**Okuma Metni**
Kentsel dönüşüm uygulamalarına paralel olarak, TCDD bünyesinde kısa zamanda Taşınmaz Mallar Dairesi’nin kurulduğu gözlenmektedir. Yeni birime verilen görevler şöyle özetlenebilir:

 

· TCDD’nin mülkiyetinde veya kullanımında bulunan arsa arazi ve binalara ait tüm bilgileri tek bir merkezde toplamak,

· Taşınmaz mallar üzerindeki gelişmelerin ve değer artışlarının yakından izlenmesi,

· Kiralama ve çeşitli şekillerde değerlendirilerek ihale edilecek taşınmaz mallar için gerekli işlemlerin gerçekleştirilmesi ve bunların her aşamada takibi,

· Taşınmaz malların değerlerini ve gelirlerini artıracak daha etkin ve verimli kullanımını sağlayacak düzenlemeler ve projeler hazırlayarak bunların uygulamaya konulmasını sağlamak,

 

Bu temel yaklaşımın 2000’li yıllarla birlikte ülkemizdeki kentsel dönüşüm uygulamalarına hakim olan anlayışla uyum içerisinde değiştiği görülmektedir. Artık kurumsal hedeflerin içerisinde;

 

· İhtiyaç fazlası taşınmaz malların değerlendirilerek satılması,

· Tüm gar ve istasyonların gelir getirecek şekilde alışveriş ve kültür merkezine dönüştürülmesi,

· Taşınmaz mallardan elde edilen gelirlerinin % 400’ün üzerine çıkarılması,

· Kentle bütünleşen en az 10 garın cazibe merkezi haline getirilebilmesi için imar planlarının tamamlanması,

· Taşınmaz mallardan elde edilen gelirin % 100 artırılması,

· Tüm garların kentle bütünleştirilmesi için gerekli çalışmaların sonuçlandırılması ve 16 garın imar planlarının tamamlatılması,

 

vb. hedefler sıkça yer alır hale gelmiştir.

 

Bu anlamda 27.04.2005 tarihli Resmi Gazete’de yayımlanarak yürürlüğe giren 5335 sayılı "Bazı Kanun ve Kanun Hükmünde Kararnamelerde Değişiklik Yapılmasına Dair Kanunun" 32. maddesi büyük önem taşımaktadır. Buna göre; TCDD mülkiyetindeki işletmecilik fazlası taşınmazların satılarak veya devredilerek satış veya devir bedellerinin yeni demiryolu inşaatı ve mevcut demiryollarının bakım ve onarımı ile iyileştirilmesinde kullanılması kaydıyla, taşınmazların satış veya devrine ilişkin konularda TCDD Yönetim Kurulu yetkilendirilmiştir. Yasa ile bazı vergi, resim, harç ve İmar Kanunu’nun bazı maddelerinden muafiyet sağlanmış bu kapsamda TCDD Genel Müdürlüğü, ekspertiz şirketlerine rayiç bedel tespit ettirmeye, gerçek ve özel hukuk kişilerine her ölçekteki imar planlarını yaptırmaya, ilan, reklam, proje, kontrollük, danışmanlık veya pazarlama gibi konularda hizmet satın almaya ve bütün bu giderler için satılan ve değerlendirilen taşınmazların tahsil edilen bedellerinin % 2’sini geçmemek üzere bu bedellerden ödeme yapmaya yetkilendirilmiştir.

**Görev**
TCDD’nin taşınmaz mallarını konu alan okuma metninin devamını, son cümlesinden sonra gelecek şekilde yazın. Sonraki veriler başka bir kaynaktan alınmıştır.

**Veri Bloğu**
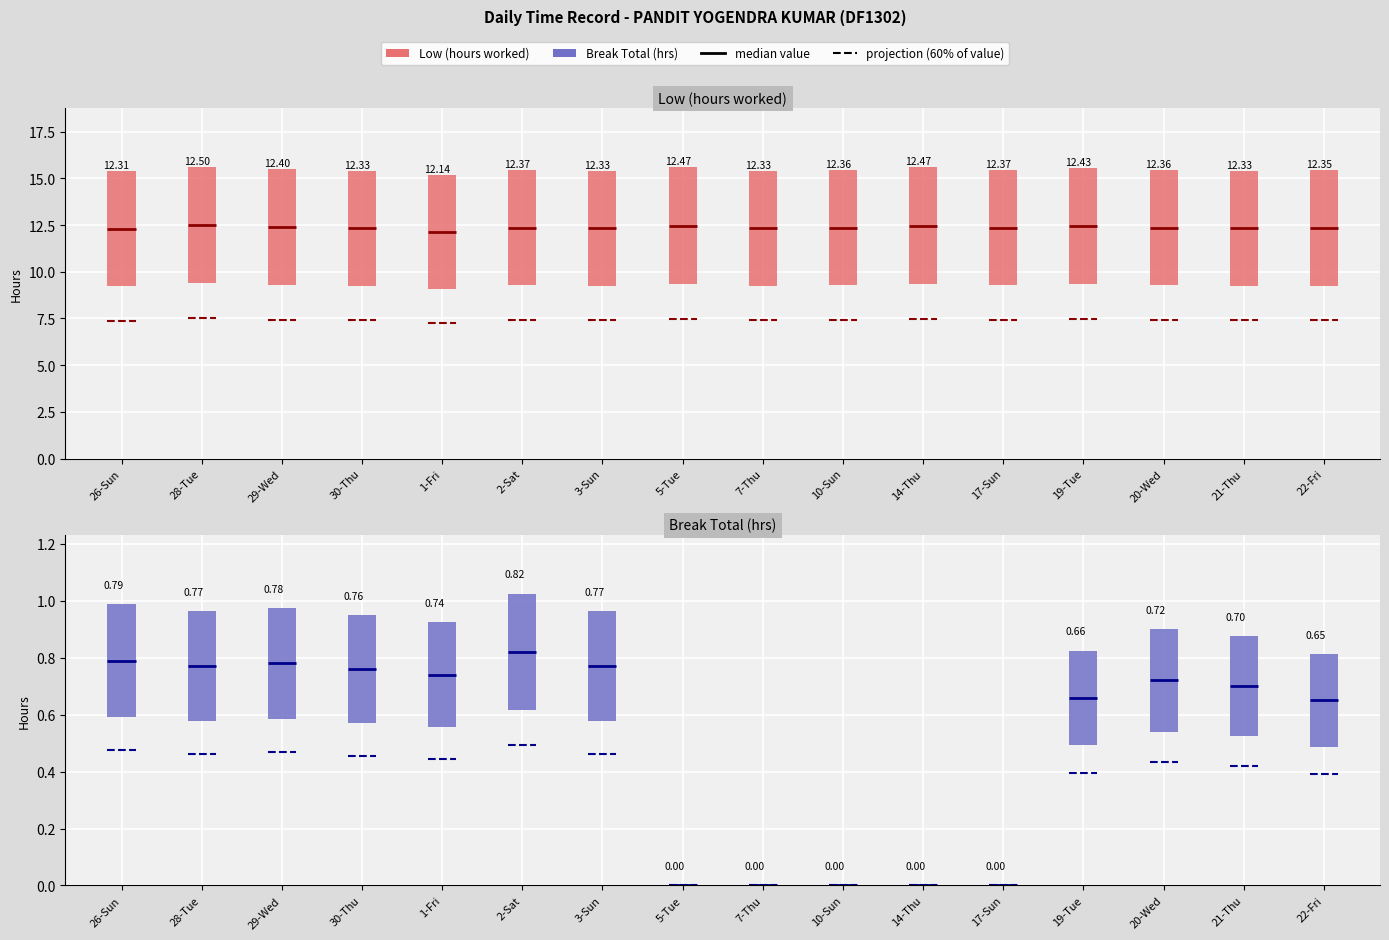

Is this an area chart (filled region under the line)?

No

**Cevap Bölümü**
            

Kanun kapsamında; yaklaşık 20 milyon m2 taşınmaz üzerinde ekspertiz hizmeti alınmıştır. İşletmecilik açısından ihtiyaç fazlası olan ve etaplar halinde satışı planlanan 520 adet taşınmazın satışının gerçekleşmesi halinde yaklaşık 190 milyon YTL gelir elde edilmesi hedeflenmiştir. Kanunun 07 Nisan 2007 tarihli Anayasa Mahkemesi kararı ile yürütmesi durdurulmuştur.

 

Aynı paralelde 13.01.2005 tarihli TCDD İşletmesi Genel Müdürlüğü Taşınmaz İhale Yönetmeliği Danıştay 10. Dairesi’nin 18.04.2006 tarihli kararı ile 09.11.2006 tarihli TCDD İşletmesi Genel Müdürlüğüne ait Taşınmazların Satışı ve Değerlendirilmesi Hakkında Yönetmelik ise Danıştay 13. Dairesi’nin 07.12.2007 tarihli kararı ile yürütmesi durdurulmuştur.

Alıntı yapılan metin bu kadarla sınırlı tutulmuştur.